Buddy a éclaté en sanglots et il est parti en courant s’enfermer dans sa chambre.

Je suis allée le voir.

– Eh ! qu’est-ce qui se passe ? Je peux entrer ?

Il n’a pas répondu, mais je me suis permise d’ouvrir la porte. Je ne pouvais pas le laisser tout seul. Il était étendu à plat ventre sur son lit. Je me suis assise à côté de lui et lui ai tapoté le dos.

– Allez, dis-moi ce qui ne va pas.

– Mes devoirs…

– Tu veux que je t’aide ?

– Il n’y a que maman qui peut m’aider.

– Tu penses que je n’y arriverai pas ? Je ne suis pas si bête, tu sais. Je suis en cinquième !

Buddy a relevé la tête.

– C’est pas ça. On étudie les familles et on doit faire un arbre généalogique, en commençant par nos grands-parents. Je ne vois pas comment tu peux m’aider. J’ai besoin de savoir leurs noms et leurs prénoms. Tu ne les connais pas. Même moi je ne les connais pas. Je les ai toujours appelés Grann et Yann, Grand-ma et Grand-pa. L’ennui, c’est que je dois rendre ce devoir demain matin, et c’est très important. Il faut absolument que j’aie une bonne note.

– Oh, je vois.

– Maman m’avait dit qu’elle m’aiderait. Mais c’est pas vrai. Elle est toujours trop fatiguée, le soir.

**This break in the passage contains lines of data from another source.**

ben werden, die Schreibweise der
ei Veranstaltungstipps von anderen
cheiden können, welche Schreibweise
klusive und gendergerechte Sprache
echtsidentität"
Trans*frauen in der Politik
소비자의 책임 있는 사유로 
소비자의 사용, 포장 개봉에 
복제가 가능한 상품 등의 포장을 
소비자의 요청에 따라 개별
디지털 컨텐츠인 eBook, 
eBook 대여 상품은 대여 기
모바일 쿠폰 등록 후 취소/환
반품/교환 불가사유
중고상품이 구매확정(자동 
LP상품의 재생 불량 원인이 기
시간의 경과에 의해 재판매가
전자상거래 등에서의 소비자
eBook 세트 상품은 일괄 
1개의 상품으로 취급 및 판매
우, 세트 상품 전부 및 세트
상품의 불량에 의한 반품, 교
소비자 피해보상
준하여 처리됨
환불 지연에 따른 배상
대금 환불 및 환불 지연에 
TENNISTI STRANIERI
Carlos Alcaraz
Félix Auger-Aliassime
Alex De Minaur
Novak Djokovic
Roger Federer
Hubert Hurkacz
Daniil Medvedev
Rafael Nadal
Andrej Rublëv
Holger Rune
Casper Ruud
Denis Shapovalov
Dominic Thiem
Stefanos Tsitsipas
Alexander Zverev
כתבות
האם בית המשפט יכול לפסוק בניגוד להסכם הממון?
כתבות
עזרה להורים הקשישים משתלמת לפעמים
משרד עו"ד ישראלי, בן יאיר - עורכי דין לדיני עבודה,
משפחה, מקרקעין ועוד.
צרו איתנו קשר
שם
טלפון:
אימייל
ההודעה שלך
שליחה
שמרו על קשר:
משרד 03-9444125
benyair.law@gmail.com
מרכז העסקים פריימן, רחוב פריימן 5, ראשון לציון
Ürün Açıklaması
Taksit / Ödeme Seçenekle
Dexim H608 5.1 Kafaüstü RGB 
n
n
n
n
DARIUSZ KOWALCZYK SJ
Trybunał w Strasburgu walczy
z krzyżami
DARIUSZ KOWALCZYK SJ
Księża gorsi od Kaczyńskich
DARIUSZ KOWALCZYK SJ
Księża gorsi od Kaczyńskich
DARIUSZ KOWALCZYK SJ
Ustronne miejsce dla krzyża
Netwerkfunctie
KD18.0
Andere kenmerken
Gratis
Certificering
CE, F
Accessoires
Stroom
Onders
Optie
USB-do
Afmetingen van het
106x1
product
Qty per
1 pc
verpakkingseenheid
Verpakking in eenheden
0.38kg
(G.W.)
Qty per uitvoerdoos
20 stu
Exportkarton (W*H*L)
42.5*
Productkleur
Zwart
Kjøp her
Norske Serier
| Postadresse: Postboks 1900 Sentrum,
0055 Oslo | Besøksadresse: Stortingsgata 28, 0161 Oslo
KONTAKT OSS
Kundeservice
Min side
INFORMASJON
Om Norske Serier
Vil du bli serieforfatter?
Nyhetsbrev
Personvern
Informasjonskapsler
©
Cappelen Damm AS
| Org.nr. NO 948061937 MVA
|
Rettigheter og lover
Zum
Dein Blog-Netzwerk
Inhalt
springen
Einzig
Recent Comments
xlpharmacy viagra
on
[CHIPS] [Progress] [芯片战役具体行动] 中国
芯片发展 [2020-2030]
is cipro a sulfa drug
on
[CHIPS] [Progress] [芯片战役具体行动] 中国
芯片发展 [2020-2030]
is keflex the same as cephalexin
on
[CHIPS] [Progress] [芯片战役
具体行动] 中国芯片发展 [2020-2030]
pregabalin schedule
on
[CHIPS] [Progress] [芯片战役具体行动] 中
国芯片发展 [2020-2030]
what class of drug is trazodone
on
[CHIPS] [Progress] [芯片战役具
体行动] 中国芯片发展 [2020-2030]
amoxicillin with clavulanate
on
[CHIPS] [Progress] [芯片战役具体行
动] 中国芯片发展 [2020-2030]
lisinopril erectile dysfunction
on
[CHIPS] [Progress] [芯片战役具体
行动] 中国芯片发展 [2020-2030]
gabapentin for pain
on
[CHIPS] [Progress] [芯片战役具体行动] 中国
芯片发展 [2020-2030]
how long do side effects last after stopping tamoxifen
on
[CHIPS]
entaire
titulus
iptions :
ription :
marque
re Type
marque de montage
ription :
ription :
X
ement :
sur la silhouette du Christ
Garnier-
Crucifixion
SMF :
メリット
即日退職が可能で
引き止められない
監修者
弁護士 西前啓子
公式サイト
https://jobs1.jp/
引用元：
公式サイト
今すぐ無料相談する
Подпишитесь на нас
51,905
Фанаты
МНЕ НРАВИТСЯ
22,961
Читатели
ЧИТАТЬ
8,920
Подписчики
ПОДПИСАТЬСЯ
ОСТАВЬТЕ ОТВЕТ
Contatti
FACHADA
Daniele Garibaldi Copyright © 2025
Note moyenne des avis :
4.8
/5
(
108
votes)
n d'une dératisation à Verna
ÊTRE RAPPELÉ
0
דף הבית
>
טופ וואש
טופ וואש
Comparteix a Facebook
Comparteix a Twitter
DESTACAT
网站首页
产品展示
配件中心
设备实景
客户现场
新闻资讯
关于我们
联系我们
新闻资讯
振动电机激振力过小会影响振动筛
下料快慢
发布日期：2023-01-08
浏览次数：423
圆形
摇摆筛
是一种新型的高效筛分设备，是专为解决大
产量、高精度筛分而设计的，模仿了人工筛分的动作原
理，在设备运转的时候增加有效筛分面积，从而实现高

– Écoute, on peut déjà dessiner l’arbre, et elle n’aura plus qu’à ajouter les noms. Tu sais combien tu as d’oncles et de tantes ?

– Euh… Oui…

Après des centaines de questions et plusieurs coups de fil à Mme Pike, j’ai fini par connaître à peu près les différents membres de la famille Barrett. Puis j’ai montré à Buddy comment tracer les lignes et les cadres. Une fois terminé, on avait un magnifique arbre où il ne manquait plus que les noms.

Une semaine plus tard, Buddy est passé chez moi après l’école. Il ne l’avait jamais fait auparavant. Quand j’ai ouvert la porte, il m’a brandi une feuille de papier sous le nez. C’était son arbre généalogique complété. Une étoile dorée était collée tout en haut.

– Tu as vu ? La maîtresse m’a mis un « très bien » ! Merci de m’avoir aidé, Carla.

– De rien, ai-je répondu en l’embrassant.

Je n’ai pas pu m’empêcher de penser que ce n’était pas moi qu’il aurait dû remercier, mais sa maman.